Provided material

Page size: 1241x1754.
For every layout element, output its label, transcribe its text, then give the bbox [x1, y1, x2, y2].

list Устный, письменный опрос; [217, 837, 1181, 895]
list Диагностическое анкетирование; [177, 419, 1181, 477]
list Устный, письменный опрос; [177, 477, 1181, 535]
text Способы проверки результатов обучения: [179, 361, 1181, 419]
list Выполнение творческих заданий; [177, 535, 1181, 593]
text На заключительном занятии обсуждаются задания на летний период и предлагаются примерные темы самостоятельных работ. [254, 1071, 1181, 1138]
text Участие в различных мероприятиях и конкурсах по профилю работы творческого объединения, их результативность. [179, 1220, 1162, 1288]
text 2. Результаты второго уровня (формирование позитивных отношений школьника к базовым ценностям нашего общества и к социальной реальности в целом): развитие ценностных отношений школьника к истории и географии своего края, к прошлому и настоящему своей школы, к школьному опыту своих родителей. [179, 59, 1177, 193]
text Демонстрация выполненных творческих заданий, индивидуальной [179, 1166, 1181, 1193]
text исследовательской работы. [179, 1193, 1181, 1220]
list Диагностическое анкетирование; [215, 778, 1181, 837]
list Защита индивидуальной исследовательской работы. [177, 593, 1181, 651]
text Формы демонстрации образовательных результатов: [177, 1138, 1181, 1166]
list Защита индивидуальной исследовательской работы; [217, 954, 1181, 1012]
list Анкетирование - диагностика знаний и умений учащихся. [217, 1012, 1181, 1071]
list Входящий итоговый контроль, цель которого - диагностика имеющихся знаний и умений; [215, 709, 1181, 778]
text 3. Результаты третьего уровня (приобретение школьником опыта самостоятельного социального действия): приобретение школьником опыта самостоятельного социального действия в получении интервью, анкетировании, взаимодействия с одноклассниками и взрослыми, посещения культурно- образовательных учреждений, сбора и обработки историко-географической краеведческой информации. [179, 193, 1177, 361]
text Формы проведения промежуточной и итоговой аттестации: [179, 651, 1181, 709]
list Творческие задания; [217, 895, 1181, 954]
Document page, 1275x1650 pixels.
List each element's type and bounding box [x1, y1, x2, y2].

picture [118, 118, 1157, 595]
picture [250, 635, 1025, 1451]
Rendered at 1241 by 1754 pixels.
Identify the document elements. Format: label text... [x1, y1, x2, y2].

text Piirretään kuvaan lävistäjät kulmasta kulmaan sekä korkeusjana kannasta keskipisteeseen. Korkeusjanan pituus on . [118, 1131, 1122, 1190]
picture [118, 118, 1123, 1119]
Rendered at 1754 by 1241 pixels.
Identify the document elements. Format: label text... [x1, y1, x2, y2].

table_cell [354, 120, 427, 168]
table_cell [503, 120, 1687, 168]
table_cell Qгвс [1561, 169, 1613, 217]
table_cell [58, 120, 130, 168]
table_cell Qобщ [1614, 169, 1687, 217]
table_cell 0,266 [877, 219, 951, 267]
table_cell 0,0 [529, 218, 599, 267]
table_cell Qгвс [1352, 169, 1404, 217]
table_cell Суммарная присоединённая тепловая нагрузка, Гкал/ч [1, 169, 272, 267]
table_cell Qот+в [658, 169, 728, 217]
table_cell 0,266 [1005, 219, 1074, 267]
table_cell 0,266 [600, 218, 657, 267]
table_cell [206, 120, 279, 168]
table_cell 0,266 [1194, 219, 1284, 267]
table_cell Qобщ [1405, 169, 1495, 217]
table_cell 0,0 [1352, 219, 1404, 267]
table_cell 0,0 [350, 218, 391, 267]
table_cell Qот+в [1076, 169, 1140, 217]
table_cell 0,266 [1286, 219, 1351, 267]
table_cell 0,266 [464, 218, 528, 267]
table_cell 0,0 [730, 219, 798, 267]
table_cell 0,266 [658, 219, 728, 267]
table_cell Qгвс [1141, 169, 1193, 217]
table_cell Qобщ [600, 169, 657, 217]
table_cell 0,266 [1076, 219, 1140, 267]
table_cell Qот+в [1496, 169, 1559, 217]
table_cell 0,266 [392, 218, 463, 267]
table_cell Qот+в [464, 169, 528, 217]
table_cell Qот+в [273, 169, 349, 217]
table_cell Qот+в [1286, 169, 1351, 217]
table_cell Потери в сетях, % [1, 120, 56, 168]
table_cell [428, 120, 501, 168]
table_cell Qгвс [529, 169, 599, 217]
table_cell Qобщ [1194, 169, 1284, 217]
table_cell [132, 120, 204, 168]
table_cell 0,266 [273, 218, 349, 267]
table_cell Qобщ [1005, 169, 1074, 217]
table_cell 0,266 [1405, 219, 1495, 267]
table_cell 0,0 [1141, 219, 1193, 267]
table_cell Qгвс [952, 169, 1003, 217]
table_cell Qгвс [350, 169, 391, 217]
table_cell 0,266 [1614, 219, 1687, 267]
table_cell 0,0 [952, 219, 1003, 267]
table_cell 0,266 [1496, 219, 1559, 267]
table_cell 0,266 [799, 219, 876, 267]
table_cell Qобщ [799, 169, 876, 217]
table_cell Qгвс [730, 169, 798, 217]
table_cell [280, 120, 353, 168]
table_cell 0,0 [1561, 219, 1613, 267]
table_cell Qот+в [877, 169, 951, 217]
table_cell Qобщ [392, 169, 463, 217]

Task prompt
Report every line in the rows above that contains the word "исследовательской".

Response to the task
text исследовательской работы. [179, 1193, 1181, 1220]
list Защита индивидуальной исследовательской работы. [177, 593, 1181, 651]
list Защита индивидуальной исследовательской работы; [217, 954, 1181, 1012]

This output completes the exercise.